In the lines below, look for "system". Copy each line where it appears.

Saved entries
╔══

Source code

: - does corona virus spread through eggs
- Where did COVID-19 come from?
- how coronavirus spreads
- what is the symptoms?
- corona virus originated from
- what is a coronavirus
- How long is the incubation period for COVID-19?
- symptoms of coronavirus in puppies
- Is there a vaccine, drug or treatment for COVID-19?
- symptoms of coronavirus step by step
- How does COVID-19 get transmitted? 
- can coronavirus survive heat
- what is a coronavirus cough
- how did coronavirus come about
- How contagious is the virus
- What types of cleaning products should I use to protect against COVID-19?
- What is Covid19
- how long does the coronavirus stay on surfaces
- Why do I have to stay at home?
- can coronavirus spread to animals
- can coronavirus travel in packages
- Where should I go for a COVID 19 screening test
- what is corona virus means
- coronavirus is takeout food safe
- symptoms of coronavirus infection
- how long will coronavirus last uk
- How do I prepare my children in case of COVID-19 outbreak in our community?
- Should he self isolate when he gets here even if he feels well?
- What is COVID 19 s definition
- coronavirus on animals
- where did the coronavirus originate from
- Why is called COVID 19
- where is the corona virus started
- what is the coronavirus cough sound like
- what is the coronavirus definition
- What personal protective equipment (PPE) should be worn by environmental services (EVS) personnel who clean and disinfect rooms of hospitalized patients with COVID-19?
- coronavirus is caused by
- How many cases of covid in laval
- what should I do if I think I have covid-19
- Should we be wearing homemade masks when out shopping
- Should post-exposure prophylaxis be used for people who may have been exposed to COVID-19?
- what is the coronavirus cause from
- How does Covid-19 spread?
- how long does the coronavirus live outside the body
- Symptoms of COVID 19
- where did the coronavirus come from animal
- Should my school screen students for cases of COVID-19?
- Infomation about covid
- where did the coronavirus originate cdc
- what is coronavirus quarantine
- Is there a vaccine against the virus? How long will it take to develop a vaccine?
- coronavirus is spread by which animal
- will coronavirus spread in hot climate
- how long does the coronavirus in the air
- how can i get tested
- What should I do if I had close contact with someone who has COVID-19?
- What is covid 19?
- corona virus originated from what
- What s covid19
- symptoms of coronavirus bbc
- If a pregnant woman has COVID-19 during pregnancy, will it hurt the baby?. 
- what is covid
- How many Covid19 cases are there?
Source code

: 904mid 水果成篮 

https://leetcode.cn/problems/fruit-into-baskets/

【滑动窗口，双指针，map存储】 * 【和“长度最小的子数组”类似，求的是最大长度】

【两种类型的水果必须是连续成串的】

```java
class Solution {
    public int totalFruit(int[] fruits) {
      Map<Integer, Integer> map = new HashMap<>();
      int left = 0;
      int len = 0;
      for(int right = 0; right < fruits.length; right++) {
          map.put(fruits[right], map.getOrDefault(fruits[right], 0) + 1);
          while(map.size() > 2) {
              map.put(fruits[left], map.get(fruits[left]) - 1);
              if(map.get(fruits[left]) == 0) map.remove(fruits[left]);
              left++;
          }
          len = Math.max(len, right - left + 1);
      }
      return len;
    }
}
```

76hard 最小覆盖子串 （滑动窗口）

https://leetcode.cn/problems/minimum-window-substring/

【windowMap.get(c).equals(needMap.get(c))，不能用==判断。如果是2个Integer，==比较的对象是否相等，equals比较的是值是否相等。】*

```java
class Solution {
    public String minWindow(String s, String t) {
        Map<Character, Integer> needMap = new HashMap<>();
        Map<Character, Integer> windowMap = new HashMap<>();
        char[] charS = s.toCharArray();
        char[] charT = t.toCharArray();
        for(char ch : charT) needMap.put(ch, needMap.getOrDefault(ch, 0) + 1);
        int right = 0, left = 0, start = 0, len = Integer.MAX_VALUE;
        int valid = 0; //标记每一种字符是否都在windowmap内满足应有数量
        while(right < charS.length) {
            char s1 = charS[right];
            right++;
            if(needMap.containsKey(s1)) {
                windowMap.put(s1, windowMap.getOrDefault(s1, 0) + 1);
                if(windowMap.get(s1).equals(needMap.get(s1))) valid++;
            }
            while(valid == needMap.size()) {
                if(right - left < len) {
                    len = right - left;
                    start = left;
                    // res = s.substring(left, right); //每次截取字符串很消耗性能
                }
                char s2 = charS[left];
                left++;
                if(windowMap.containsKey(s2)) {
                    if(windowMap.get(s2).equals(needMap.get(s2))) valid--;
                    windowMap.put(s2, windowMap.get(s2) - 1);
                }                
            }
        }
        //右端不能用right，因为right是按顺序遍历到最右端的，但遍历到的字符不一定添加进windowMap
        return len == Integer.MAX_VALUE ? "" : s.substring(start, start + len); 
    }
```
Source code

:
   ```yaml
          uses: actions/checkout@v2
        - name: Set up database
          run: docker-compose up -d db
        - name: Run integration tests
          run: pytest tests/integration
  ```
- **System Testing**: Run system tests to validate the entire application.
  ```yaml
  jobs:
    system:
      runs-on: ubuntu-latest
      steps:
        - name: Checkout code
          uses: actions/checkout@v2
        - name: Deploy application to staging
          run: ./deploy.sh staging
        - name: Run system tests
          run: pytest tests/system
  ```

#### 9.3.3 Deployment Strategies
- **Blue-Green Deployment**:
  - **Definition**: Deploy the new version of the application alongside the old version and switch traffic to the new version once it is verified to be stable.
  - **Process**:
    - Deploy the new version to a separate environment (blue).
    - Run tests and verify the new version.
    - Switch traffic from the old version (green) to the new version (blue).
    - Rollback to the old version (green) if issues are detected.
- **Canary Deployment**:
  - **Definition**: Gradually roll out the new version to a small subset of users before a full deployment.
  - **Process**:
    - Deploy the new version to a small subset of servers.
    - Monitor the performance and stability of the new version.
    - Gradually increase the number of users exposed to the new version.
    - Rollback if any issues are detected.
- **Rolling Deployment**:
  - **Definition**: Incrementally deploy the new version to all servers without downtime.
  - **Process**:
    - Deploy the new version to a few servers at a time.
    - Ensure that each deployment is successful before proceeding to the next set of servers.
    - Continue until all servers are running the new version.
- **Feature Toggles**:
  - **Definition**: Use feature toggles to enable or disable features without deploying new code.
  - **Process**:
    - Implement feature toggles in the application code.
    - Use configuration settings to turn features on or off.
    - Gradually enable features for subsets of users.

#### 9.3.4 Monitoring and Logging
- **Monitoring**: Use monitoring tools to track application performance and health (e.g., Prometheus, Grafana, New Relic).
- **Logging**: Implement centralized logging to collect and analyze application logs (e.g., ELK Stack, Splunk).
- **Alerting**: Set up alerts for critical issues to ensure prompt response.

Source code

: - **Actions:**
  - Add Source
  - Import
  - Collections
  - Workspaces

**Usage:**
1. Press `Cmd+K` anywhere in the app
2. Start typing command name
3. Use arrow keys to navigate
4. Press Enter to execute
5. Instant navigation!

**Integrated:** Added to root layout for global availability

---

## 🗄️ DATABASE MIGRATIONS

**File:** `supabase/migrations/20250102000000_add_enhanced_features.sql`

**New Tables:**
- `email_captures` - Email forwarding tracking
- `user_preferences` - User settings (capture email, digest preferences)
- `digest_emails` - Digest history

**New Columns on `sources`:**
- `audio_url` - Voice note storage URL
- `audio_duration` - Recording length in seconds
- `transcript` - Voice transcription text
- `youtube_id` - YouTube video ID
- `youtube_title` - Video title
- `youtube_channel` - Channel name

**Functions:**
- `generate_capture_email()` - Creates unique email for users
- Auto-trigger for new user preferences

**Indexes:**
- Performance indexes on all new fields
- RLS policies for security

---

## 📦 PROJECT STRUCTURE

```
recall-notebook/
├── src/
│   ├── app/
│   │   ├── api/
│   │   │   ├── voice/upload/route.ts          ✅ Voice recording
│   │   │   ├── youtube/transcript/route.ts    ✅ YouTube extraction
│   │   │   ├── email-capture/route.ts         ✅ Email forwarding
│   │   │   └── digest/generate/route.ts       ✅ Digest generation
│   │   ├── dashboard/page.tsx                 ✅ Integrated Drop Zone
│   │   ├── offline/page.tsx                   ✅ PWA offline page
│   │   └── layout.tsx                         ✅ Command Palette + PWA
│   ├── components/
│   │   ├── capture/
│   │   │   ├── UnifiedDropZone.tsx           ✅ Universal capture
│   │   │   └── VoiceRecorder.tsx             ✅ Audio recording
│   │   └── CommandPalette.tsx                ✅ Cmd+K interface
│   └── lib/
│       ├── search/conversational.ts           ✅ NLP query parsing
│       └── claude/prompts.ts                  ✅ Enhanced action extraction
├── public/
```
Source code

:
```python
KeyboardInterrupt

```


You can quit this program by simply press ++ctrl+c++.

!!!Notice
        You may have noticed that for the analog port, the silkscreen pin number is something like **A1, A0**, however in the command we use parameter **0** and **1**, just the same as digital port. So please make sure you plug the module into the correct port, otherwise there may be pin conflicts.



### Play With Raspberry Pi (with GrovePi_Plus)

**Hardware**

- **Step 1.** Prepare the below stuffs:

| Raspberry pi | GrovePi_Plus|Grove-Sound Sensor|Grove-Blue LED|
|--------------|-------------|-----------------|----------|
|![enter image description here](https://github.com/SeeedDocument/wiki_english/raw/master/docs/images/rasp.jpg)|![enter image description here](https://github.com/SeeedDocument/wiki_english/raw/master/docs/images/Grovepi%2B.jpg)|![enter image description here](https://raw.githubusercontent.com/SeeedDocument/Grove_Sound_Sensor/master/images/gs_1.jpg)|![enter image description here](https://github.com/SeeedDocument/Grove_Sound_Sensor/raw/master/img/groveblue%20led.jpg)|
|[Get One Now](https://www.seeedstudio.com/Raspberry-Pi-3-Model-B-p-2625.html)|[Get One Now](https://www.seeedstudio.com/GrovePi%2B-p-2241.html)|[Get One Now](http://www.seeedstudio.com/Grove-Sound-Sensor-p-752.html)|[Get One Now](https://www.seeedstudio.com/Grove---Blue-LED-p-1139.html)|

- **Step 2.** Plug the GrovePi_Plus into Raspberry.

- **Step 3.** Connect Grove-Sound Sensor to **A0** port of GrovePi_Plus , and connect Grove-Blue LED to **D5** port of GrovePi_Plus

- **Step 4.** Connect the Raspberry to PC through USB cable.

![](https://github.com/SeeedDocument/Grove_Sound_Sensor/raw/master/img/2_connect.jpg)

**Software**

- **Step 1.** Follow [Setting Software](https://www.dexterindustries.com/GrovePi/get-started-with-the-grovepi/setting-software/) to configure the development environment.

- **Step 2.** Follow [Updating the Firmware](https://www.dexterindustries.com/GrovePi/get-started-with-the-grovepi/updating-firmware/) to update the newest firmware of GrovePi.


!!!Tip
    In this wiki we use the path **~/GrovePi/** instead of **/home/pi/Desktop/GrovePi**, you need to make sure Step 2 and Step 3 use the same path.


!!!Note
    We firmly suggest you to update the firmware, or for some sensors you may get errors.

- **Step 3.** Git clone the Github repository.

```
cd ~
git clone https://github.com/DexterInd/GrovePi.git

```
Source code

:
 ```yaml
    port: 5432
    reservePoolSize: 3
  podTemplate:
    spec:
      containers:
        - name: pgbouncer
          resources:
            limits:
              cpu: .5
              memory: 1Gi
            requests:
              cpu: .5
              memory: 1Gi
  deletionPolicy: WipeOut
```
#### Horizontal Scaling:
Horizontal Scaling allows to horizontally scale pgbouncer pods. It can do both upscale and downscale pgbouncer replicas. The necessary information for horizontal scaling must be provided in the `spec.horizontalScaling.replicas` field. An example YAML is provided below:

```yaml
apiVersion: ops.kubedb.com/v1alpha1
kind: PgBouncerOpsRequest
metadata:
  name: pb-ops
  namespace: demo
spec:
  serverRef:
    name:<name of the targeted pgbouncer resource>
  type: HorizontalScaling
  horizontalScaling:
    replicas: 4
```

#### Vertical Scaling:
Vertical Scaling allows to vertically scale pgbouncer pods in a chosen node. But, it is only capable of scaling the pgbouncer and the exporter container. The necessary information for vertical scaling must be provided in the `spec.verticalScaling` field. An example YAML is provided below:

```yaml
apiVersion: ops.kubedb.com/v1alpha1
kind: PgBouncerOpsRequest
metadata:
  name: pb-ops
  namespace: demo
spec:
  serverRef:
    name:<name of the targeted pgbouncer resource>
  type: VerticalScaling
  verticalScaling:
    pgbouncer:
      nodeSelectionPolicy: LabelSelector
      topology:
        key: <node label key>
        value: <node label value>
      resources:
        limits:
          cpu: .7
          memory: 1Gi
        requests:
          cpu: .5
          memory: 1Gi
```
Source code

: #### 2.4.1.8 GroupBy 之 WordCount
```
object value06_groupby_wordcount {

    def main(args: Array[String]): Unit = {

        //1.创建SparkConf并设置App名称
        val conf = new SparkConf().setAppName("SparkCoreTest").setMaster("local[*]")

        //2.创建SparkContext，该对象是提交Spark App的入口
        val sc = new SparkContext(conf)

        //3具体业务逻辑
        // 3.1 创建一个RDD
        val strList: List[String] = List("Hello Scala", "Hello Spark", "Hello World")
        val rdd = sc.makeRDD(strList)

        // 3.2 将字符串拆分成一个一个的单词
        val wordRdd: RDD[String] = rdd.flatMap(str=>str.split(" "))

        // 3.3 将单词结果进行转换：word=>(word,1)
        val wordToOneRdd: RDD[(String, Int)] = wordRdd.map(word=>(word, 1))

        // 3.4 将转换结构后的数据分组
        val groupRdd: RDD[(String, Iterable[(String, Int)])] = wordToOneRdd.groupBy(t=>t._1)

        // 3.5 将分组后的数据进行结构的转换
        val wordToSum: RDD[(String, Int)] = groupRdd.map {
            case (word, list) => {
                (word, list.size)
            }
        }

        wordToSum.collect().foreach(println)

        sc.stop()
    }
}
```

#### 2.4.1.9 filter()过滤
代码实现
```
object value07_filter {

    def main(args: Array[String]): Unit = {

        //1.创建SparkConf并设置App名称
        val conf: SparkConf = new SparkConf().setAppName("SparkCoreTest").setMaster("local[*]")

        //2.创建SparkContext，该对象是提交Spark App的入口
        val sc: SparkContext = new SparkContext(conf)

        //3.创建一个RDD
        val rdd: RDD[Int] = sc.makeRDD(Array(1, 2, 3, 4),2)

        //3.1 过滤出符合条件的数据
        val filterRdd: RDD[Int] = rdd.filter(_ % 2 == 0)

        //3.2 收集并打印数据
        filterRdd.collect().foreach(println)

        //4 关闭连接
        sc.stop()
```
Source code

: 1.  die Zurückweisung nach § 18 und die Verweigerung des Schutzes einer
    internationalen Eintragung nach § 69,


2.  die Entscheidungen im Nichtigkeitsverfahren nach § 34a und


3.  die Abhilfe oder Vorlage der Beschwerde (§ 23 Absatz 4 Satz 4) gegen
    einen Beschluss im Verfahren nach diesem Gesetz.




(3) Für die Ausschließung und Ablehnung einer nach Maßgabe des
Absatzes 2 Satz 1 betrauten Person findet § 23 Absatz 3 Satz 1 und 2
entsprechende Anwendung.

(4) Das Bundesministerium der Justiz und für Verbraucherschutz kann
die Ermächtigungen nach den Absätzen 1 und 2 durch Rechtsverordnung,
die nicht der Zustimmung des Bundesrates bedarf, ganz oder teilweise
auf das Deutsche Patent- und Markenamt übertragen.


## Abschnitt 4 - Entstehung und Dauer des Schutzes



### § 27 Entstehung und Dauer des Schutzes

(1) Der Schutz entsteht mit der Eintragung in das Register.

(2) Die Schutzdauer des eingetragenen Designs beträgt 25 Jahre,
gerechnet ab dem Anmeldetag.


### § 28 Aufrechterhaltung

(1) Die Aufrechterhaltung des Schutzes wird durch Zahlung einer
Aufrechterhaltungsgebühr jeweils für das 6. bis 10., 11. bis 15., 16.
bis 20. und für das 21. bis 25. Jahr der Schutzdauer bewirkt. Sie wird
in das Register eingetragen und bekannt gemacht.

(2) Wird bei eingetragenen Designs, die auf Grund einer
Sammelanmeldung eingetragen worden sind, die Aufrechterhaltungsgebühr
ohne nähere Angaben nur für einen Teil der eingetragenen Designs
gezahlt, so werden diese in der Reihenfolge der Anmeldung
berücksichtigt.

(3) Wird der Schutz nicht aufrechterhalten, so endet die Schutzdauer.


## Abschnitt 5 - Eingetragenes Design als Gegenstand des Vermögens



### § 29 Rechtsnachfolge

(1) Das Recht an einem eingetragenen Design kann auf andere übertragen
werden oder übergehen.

╚══

SOLVED PROBLEM:
- **System Testing**: Run system tests to validate the entire application.
    system:
        - name: Run system tests
          run: pytest tests/system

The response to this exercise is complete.